A big highlight kicked off Friday night: Stephen Marley with brother Damian. What this generation’s Marleys represent, in a bittersweet way, may be more important than their own music, as their father penned five out of the nine songs they performed. Stephen’s latest record Mind Control is easily one of the best to drop in 2007, but the crowded polo field of seekers needed a bigger message, one that only Nesta himself can deliver and Stephen’s raspy renditions turned back the clocks to set the tone. Other performances included the music festival god himself Perry Farrel’s latest project Satellite Party, Arcade Fire, Konono No 1, The Black Keys, Gotan Project, Bjork, Manu Chao, The Roots, Willie Nelson, The Red Hot Chili Peppers and Rage Against the Machine’s first performance in over seven years… and, the list goes on and on and on. Over 100 performances in 3 days, PLUS all the artist spaces, like the Do-Lab’s mushroom village that were going off day and night.  Coachella was a space out of time. I felt suspended in a bubble of goodness. Even the heat seemed to be off-set by the down right amazing time. Great music and great people (and of course tons of acai and goji berries) definitely make for great times.

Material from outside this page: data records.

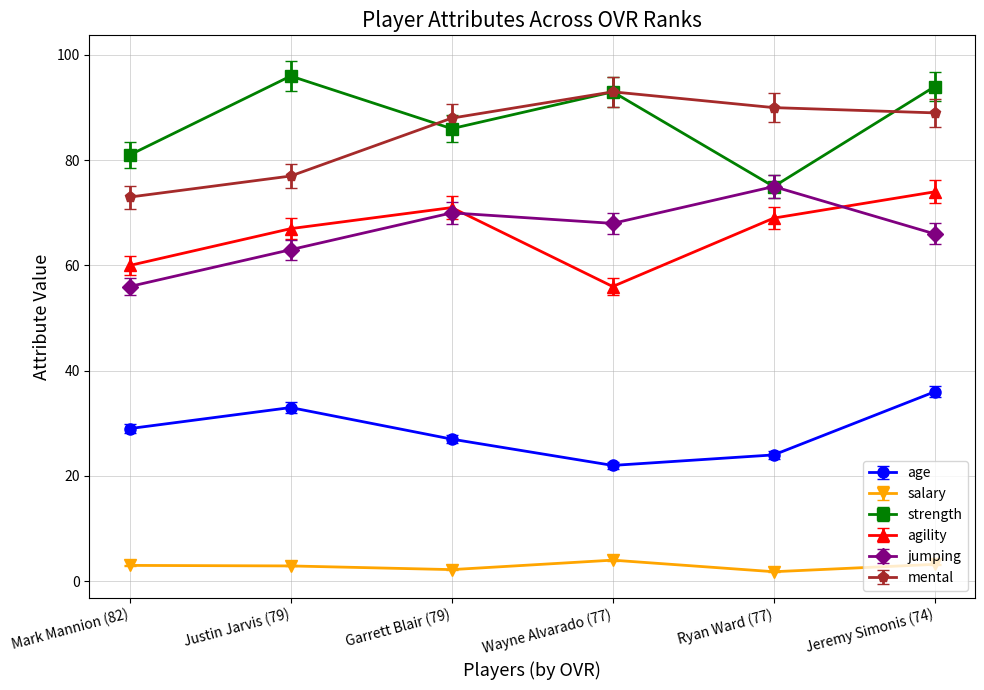

Is the value of age at Wayne Alvarado (77) greater than the value of mental at Garrett Blair (79)?

No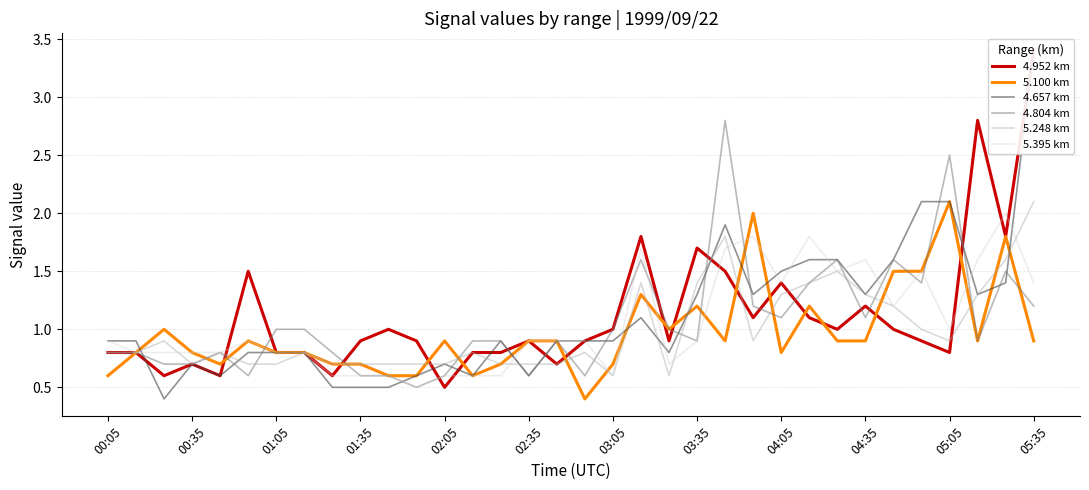

Is it true that 5.100 km equals 0.9 at 05:35?

True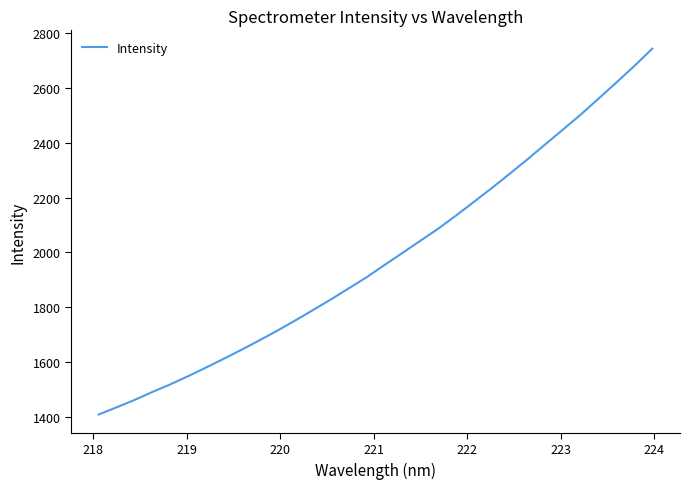

How many values are below 1954?

16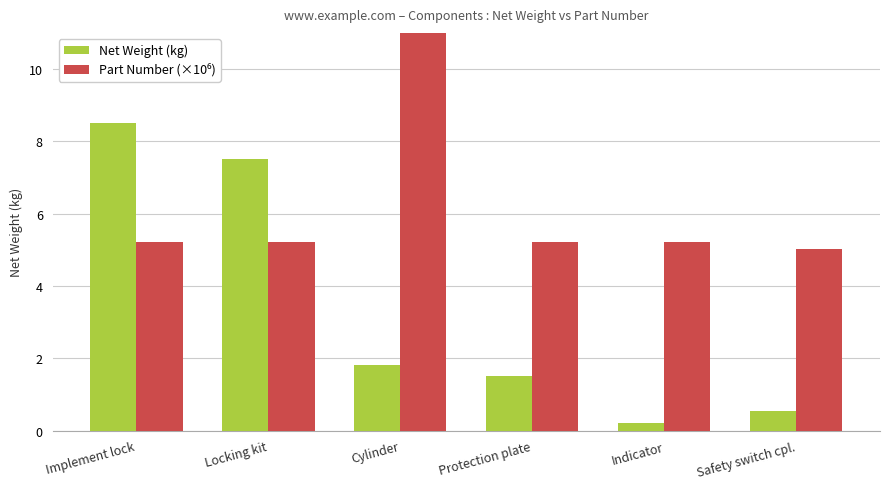

Between Implement lock and Protection plate, which is larger?

Implement lock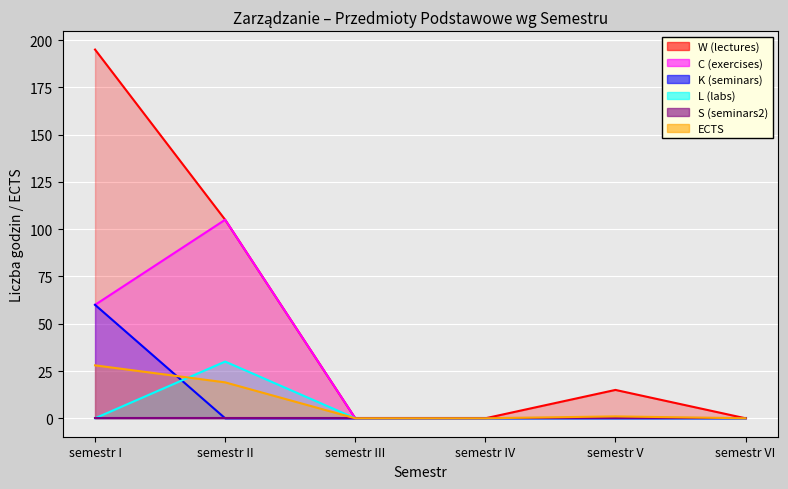

The value of K (seminars) at semestr IV is 37. True or false?

False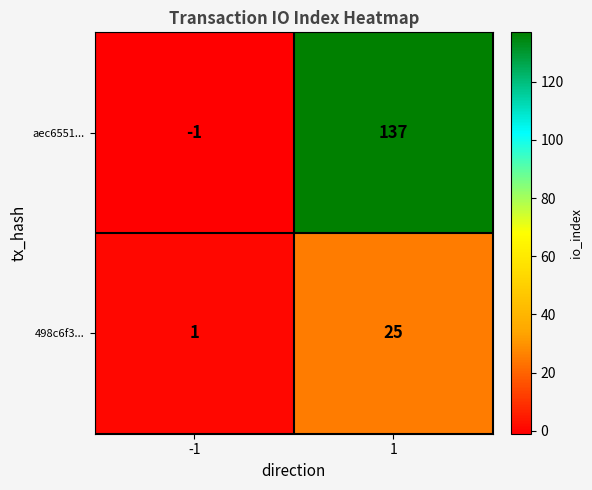

Reading left to right, what are all the values shown in this chart?

aec6551...: -1	137
498c6f3...: 1	25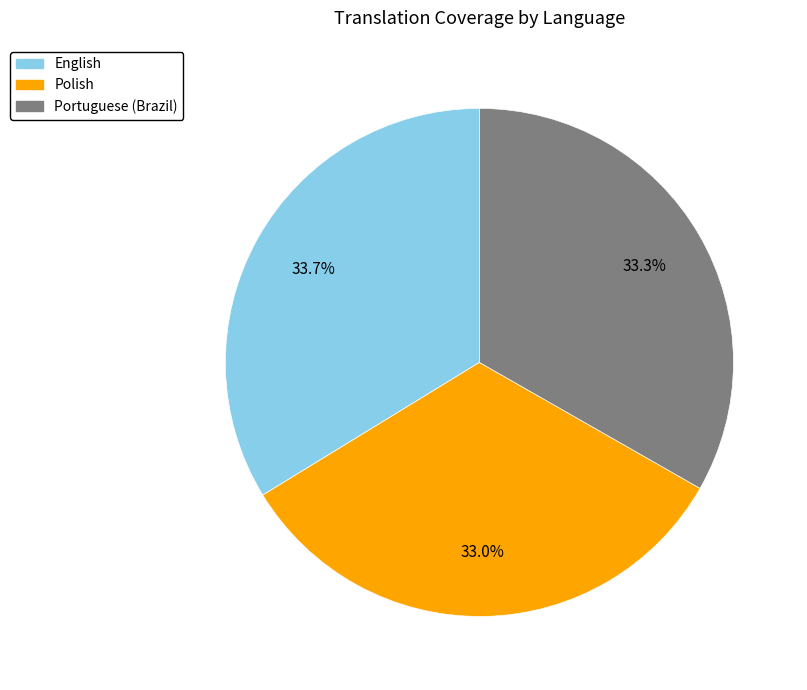

To the nearest percent, what portion does English represent?

34%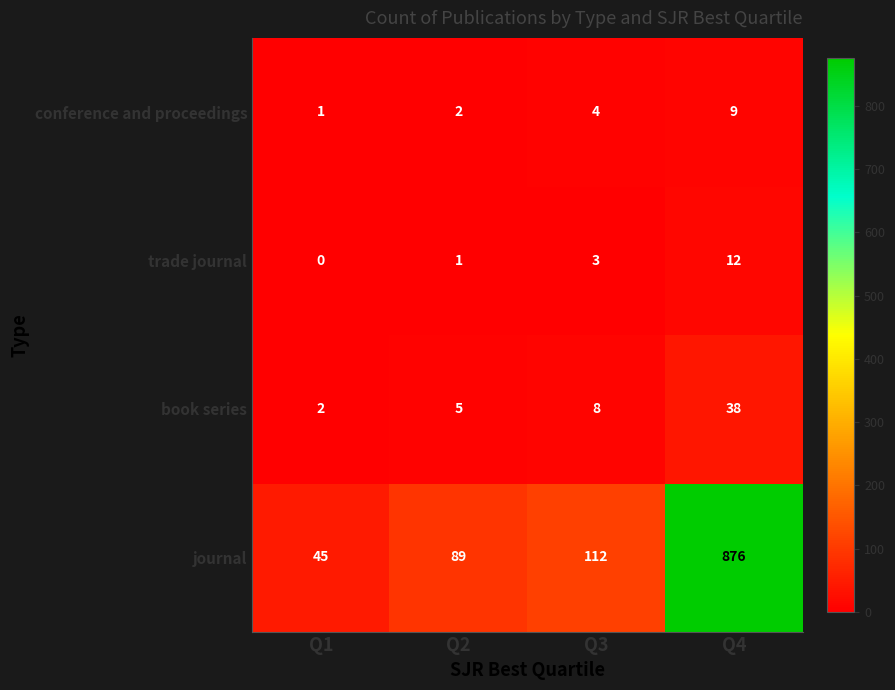

Rank the categories by conference and proceedings value from highest to lowest.

Q4, Q3, Q2, Q1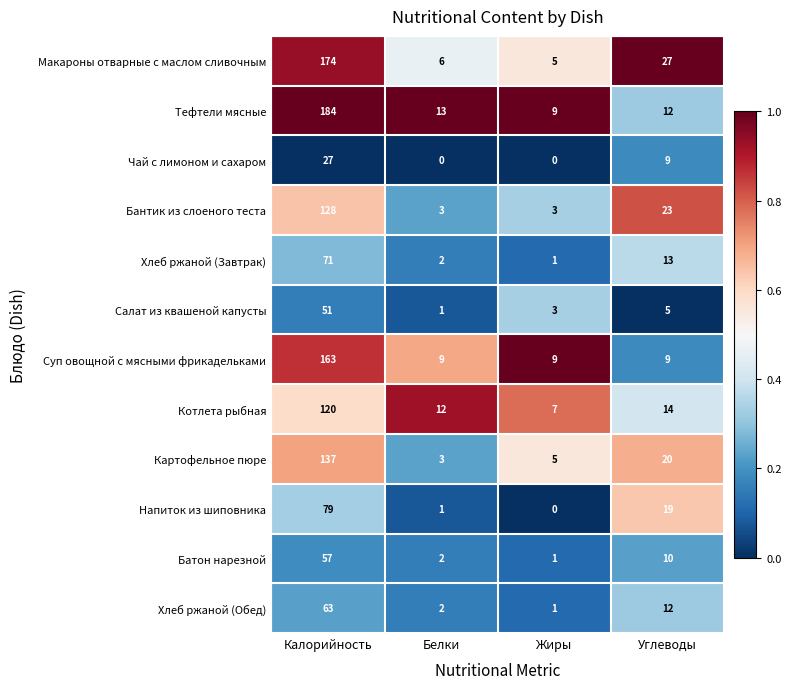

Which category has the highest value in the Хлеб ржаной (Обед) series?

Калорийность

Back to Rage for a few final thoughts. They were a critical band to emerge in the ’90s. Their powerful and urgent messages timely: think for yourself, question the powers that be, DO SOMETHING. While there were artists performing at this year’s event that touch the more sensual side and progression of our artistry, we are living in a world where just now as I type this, President Bush vetoes a war spending bill which includes a timetable for withdrawing troops from Iraq. Rage’s reunion performance couldn’t  be more appropriate. Like the organic acai booth amidst a sea of Heineken beer and Pepsi, times are indeed a changin’. Music is that other language, the one we use to understand things we don’t quite understand. We use it to define ourselves, both as artists and as fans, and either way, it tends to become the most powerful activator we have. Maybe, we are more than the message being conveyed in the songs we claim, maybe we are the music itself. And if that’s the case, then harmony is inevitable, even if it takes us a little while to get there.